Present Status of the SLFRS 17
Refer Financial Performance on pages no. 148 - 150 for the status of the adoption of the standard.
SLFRS 9 Financial Instruments
SLFRS 9 replaces the existing guidance in LKAS 39 Financial Instruments: recognition and Measurement. SLFRS includes revised guidance on the classification and measurement of financial instruments, a new expected credit loss model for calculating impairment on financial assets, and new general hedge accounting requirements. It also carries forward the guidance on recognition and derecognition of financial instruments from LKAS 39. SLFRS 9 is effective for annual reporting periods beginning on or after 1 January 2018, with early adoption permitted.

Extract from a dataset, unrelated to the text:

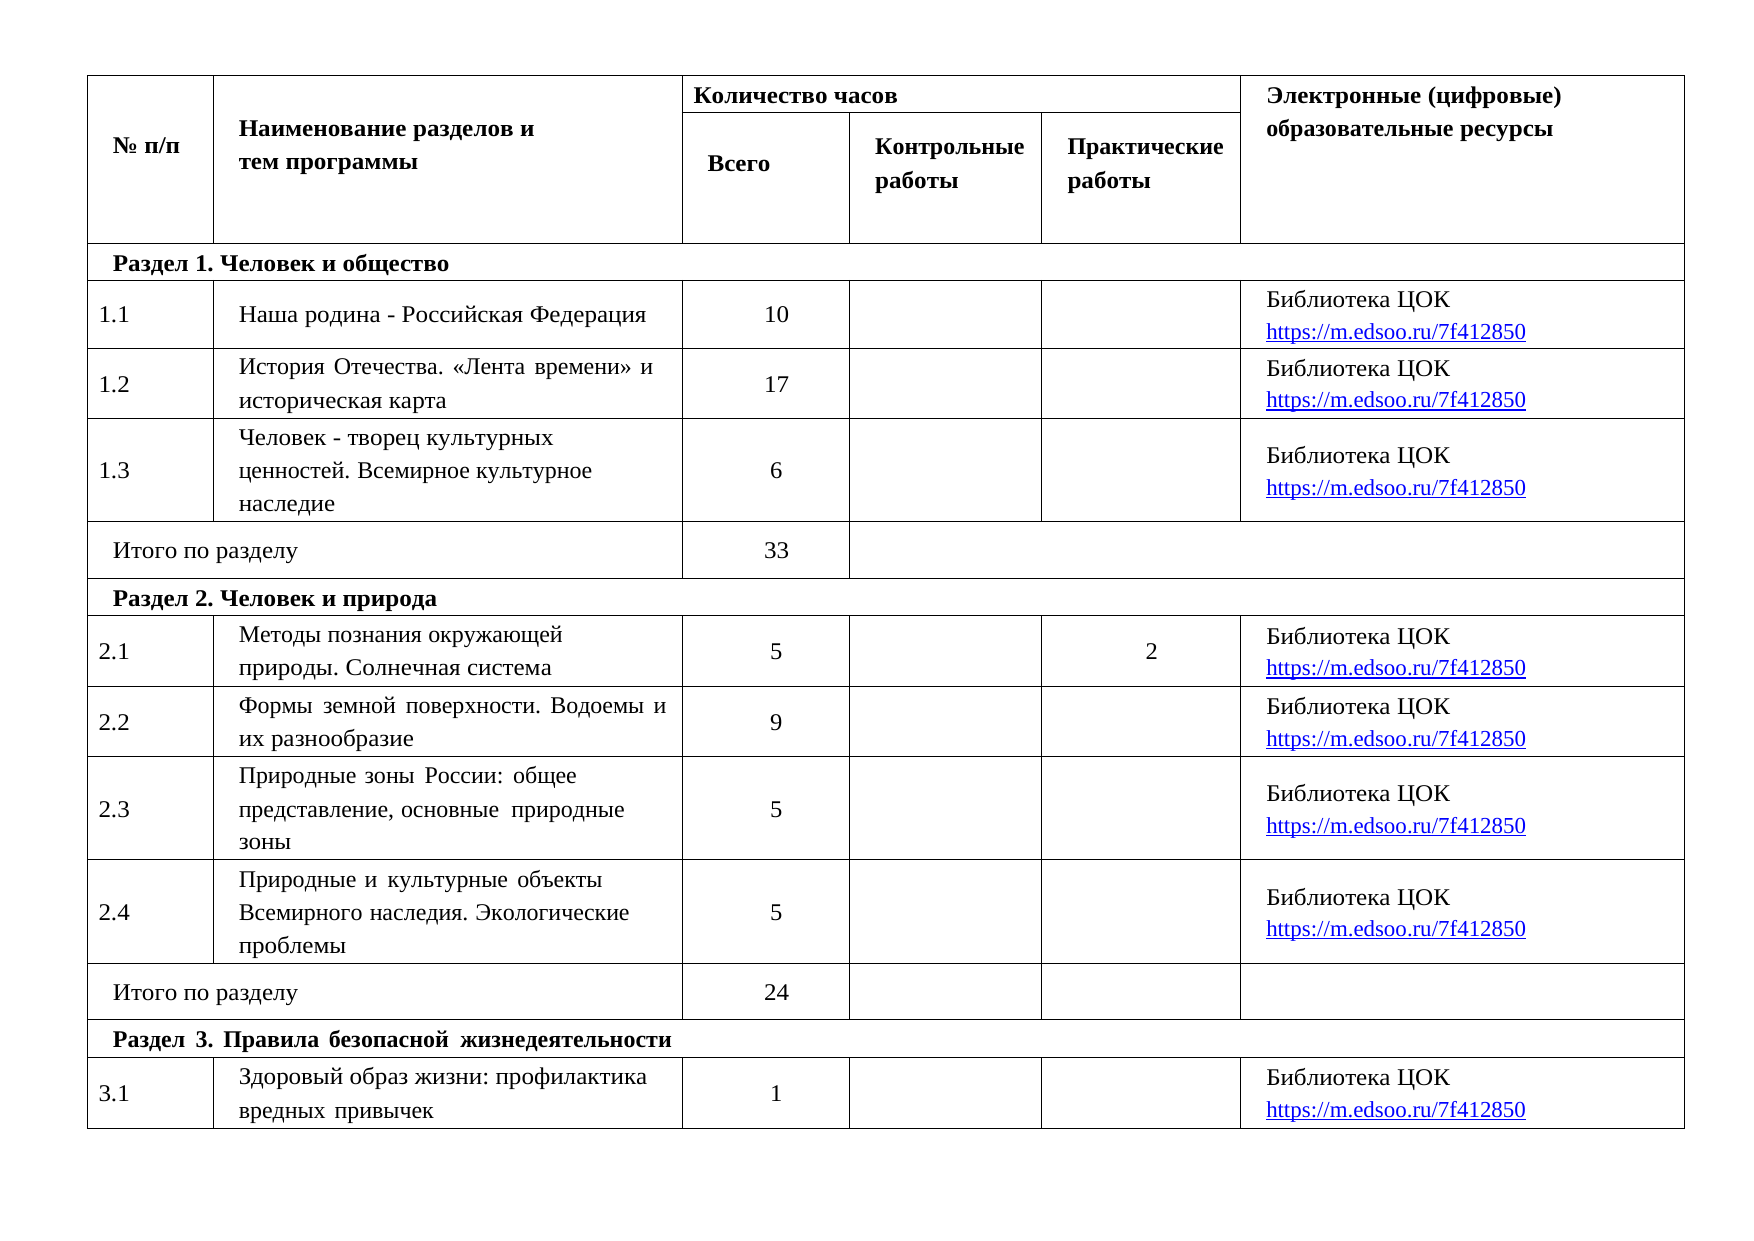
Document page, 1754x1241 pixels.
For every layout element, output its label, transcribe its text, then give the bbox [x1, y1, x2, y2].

Present Status of the SLFRS 9
The Company meets the eligibility criteria of the temporary exemption from SLFRS 9 and intend to defer the application of SLFRS 9 until annual reporting periods beginning on or after 1 January 2026. The management is currently in the process of implementing initial classification of financial instruments and assessed the impact to financial instruments from the impairment assessments according to Expected Credit Loss (ECL) Model.
Refer Financial Performance on page no. 150 - 151 for the status of the adoption of the standard.
Lack of exchangeability – Amendments to LKAS 21
The amendments specify how an entity should assess whether a currency is exchangeable and how it should determine a spot exchange rate when exchangeability is lacking. The amendments also require disclosure of information that enables users of its financial statements to understand how the currency not being exchangeable into the other currency affects, or is expected to affect, the entity’s financial performance, financial position and cash flows. The amendments will be effective for annual reporting periods beginning on or after 1 January 2025. Early adoption is permitted, but will need to be disclosed. When applying the amendments, an entity cannot restate comparative information.